Now let’s get into the numbers, because this is where the book gets very interesting. There are only 213 total graded copies of House of Mystery #160 on the census. That is shockingly low for a 1966 DC key tied to a major inherited character with Golden Age roots and modern media potential. Out of those, 75 graded copies sit in the Near Mint range, with only 4 copies reaching the highest 9.8 grade. For a comic that represents Plastic Man’s first Silver Age appearance and his early DC-era arrival, that population is not exactly screaming “overloaded market.”

The recent and current pricing makes the situation even stranger. A graded 9.4 recently sold for only $472. Current available copies are still sitting in very reasonable territory, including a 9.2 listed around $600 or best offer, a 7.0 around $197 or best offer, and even a 5.0 around $85 or best offer. For a Silver Age DC key connected to a character with this much history, that is the kind of pricing collectors should at least stop and think about before spending the same money chasing the twentieth modern ratio variant of the month.

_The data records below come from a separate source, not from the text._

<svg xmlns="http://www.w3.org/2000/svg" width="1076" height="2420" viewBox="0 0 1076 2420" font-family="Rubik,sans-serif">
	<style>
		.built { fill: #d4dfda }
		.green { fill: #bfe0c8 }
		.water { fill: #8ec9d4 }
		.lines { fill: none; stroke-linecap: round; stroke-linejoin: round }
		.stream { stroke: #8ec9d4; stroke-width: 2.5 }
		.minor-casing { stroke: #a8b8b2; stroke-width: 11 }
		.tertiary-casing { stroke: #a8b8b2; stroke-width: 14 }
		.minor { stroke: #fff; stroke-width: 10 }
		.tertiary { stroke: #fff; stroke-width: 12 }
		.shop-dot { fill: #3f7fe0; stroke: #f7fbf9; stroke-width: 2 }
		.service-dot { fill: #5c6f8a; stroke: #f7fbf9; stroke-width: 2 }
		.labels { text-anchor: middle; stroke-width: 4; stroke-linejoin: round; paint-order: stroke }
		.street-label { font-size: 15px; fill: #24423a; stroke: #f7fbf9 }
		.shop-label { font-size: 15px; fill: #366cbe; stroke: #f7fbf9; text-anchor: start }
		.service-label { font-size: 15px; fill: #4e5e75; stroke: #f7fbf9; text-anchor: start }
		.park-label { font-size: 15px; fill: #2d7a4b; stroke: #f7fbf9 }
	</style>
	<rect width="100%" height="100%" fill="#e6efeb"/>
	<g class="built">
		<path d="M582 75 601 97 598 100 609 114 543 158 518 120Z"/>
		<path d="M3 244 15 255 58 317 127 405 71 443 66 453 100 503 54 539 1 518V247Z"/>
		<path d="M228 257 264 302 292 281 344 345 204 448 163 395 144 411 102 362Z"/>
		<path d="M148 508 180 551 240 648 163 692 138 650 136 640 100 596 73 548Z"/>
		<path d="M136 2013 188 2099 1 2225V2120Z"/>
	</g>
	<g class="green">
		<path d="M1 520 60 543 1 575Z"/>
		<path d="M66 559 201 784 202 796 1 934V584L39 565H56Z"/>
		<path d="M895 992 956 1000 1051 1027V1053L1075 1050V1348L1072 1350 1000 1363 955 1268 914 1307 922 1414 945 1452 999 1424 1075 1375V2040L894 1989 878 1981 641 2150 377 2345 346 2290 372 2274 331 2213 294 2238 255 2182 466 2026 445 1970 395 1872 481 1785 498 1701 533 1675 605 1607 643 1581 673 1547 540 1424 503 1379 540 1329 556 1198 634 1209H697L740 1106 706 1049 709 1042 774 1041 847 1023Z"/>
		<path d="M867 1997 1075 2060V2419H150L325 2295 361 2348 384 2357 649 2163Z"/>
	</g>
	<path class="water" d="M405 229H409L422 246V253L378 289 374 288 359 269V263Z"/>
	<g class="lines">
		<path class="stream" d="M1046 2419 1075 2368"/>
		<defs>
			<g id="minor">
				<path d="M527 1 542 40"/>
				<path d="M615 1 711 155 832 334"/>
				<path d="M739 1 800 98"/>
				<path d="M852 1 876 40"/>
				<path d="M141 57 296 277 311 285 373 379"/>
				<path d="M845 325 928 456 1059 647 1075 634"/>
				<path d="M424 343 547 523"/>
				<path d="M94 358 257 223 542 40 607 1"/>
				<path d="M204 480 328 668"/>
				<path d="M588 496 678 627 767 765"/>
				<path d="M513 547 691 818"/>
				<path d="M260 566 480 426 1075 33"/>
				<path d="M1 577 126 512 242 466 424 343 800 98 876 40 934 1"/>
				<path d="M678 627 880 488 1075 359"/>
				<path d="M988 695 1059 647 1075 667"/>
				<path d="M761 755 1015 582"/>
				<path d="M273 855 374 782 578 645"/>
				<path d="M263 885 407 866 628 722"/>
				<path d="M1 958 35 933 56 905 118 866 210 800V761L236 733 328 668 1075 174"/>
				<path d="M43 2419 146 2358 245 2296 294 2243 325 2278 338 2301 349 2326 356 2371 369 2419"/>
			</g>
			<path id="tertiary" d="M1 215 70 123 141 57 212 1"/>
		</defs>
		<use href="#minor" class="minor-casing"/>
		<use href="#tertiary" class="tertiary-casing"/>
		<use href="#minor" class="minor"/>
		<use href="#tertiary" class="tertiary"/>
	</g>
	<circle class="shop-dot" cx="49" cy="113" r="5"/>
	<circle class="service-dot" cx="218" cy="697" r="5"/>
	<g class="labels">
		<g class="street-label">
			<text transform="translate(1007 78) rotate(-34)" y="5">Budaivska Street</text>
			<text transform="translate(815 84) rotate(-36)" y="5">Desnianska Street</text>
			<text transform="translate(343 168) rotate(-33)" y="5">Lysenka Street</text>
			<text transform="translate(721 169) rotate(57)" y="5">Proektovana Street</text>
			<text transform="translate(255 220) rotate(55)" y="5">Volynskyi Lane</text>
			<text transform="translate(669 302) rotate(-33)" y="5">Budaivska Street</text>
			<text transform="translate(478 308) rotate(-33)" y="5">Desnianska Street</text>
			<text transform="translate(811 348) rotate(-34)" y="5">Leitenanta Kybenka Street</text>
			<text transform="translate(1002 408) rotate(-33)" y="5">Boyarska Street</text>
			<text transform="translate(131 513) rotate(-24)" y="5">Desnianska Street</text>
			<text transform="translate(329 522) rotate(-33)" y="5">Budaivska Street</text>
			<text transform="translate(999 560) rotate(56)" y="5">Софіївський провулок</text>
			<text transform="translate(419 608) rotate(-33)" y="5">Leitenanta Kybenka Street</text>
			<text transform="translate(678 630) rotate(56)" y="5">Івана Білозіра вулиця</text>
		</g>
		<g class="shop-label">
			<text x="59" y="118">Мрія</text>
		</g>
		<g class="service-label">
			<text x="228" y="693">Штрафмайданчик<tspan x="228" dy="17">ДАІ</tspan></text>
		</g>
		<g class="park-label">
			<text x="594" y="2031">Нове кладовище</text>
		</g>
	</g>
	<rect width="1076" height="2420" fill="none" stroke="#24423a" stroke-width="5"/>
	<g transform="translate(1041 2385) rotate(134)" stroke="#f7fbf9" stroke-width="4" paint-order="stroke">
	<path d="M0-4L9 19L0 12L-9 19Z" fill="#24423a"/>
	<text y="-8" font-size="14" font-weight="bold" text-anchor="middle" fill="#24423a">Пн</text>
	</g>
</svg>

The possible upside is where things get fun. James Gunn recently teased a photo with actor Matthew Lillard, and Lillard’s name has already sparked speculation around a possible DCU role. Reports have also noted that Lillard has joined Gunn’s Man of Tomorrow cast, with his role still undisclosed, and fan speculation has naturally drifted toward Plastic Man because, frankly, the optics are not hard to understand. Lillard has the timing, the facial elasticity, the oddball energy, and the exact type of unpredictable presence that could make Plastic Man work without turning him into a one-note joke. Nothing is confirmed, so let’s not pretend this is locked in. But if Plastic Man does enter the DCU in a meaningful way, House of Mystery #160 is exactly the kind of underpriced Silver Age key that could move fast.

And even if none of that happens, which is always possible because Hollywood rumors are where collector logic goes to get stretched thinner than Plastic Man himself, the book still stands on its own. This is a 1966 DC Silver Age key with a tiny graded census, a major Golden Age character connection, a historic Quality Comics-to-DC Comics bridge, and a cover that practically announces its own importance. It is affordable, available, and still sitting in a range that makes sense for collectors who like history before hype.

That is really the whole point. House of Mystery #160 does not need a movie announcement to matter. It already matters. A confirmed DCU Plastic Man would simply wake up the people who were not paying attention. For now, this is a very big key book hiding in plain sight, and the market has not punished anyone yet for being early. Speculation isn’t about hype, it’s about awareness. House of Mystery #160 is awareness wrapped in a twelve-cent Silver Age circus cover, and honestly, that is not a bad place to park collector money before the rest of the room starts stretching for it.